Copy each line of the material below that includes the string "serial".
Input material: Begin
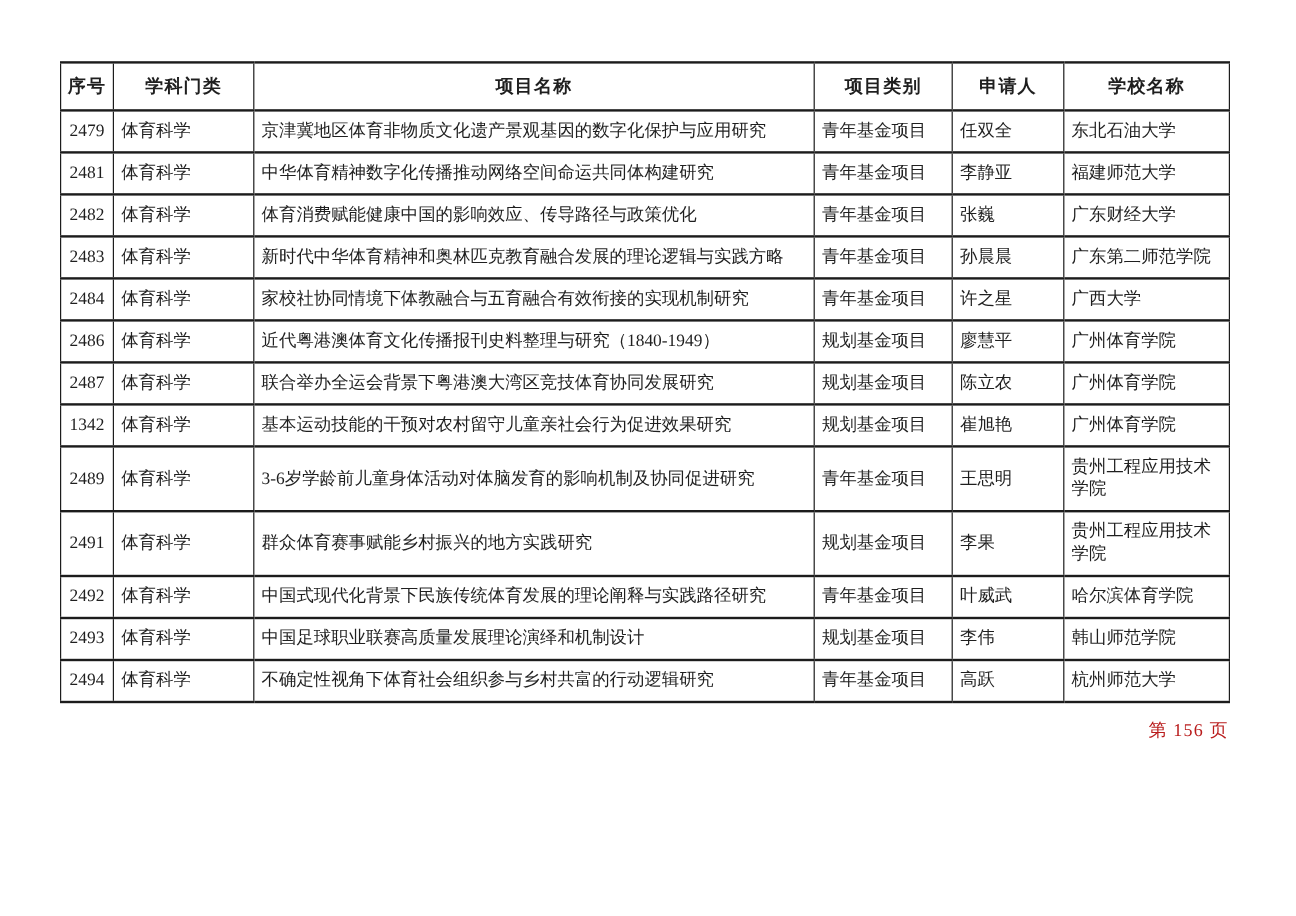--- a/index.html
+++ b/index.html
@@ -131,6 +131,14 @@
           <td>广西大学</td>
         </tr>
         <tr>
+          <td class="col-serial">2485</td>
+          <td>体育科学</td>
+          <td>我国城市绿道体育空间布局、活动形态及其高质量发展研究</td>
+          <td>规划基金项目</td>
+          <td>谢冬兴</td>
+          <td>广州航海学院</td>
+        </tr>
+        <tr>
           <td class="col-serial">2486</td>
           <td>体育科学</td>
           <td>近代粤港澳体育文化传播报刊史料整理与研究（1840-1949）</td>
Input material: End
**Result**
+          <td class="col-serial">2485</td>
           <td class="col-serial">2486</td>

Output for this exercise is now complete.